A mesa de debates foi moderada por Luana Génot, diretora executiva do Instituto Identidades do Brasil e reuniu, como expositoras/expositor Selma Dealdina, secretária administrativa da Coordenação Nacional de Articulação das Comunidades Negras Rurais Quilombolas (Conaq), Helena Theodoro, presidente do Conselho Deliberativo do Fundo Elas+ e Giovanni Harvey, diretor executivo do Fundo Baobá.
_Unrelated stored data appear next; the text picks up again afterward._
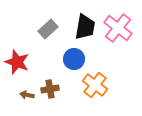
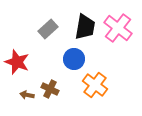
brown cross: rotated 36 degrees clockwise
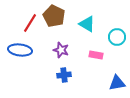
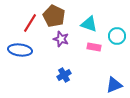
cyan triangle: moved 2 px right; rotated 12 degrees counterclockwise
cyan circle: moved 1 px up
purple star: moved 11 px up
pink rectangle: moved 2 px left, 8 px up
blue cross: rotated 24 degrees counterclockwise
blue triangle: moved 3 px left, 2 px down; rotated 12 degrees counterclockwise
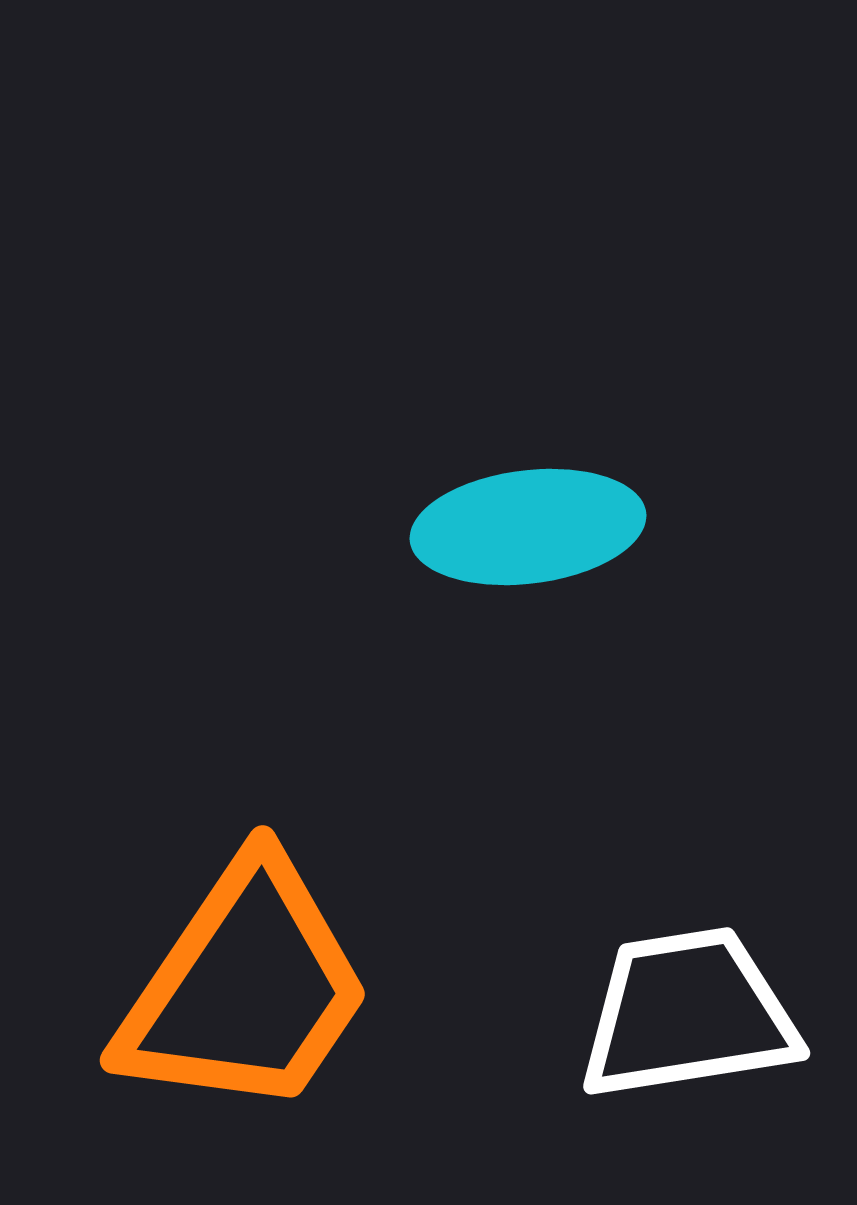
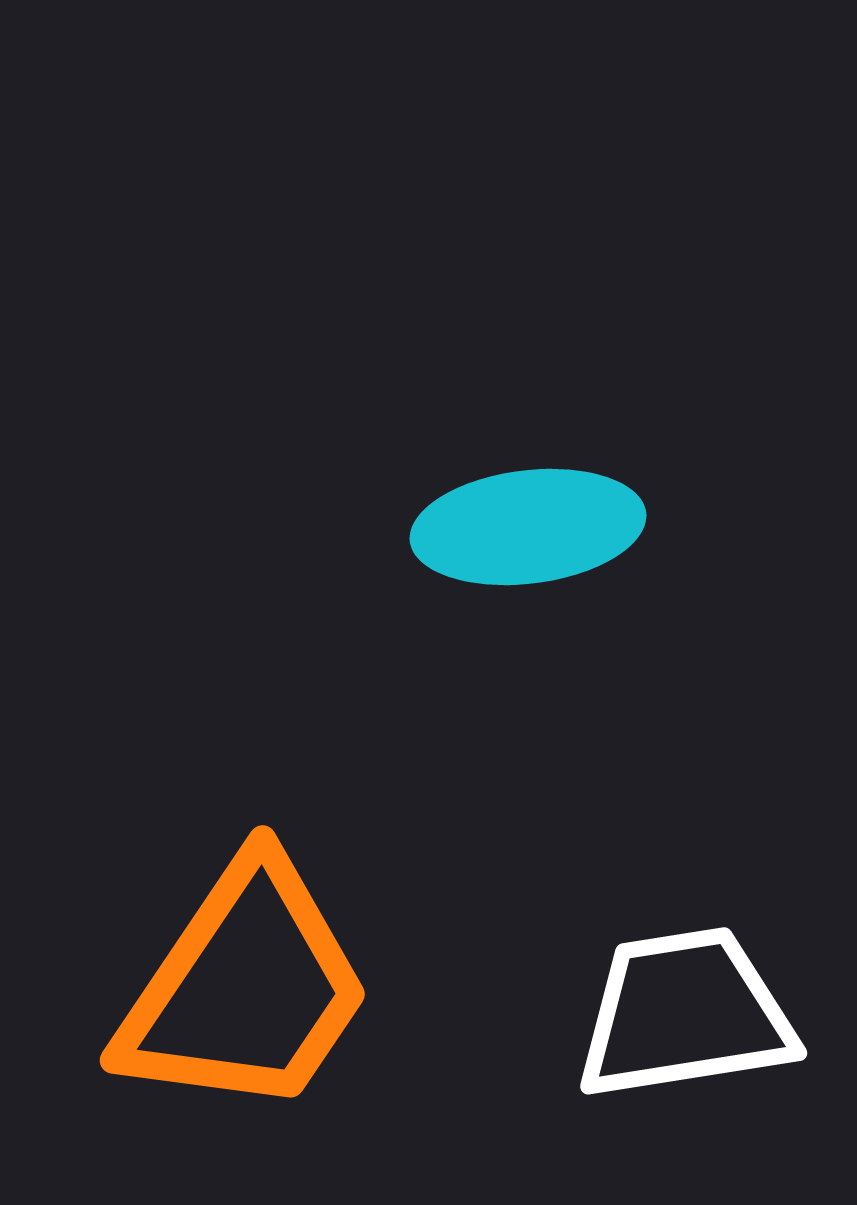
white trapezoid: moved 3 px left
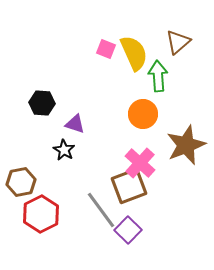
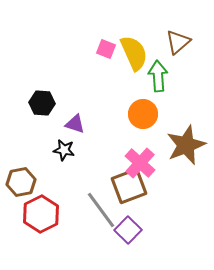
black star: rotated 20 degrees counterclockwise
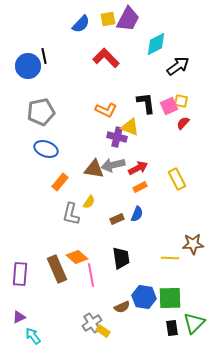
A conversa teve início com um dado importante apresentado pela moderadora: de 2011 a 2019, US$ 185 milhões foram doados para causas de equidade racial nos Estados Unidos. Em 2020, quando do assassinato de George Floyd pelo policial branco Derek Chauvin e os consequentes protestos por todo país, esse número cresceu para US$ 3,3 bilhões.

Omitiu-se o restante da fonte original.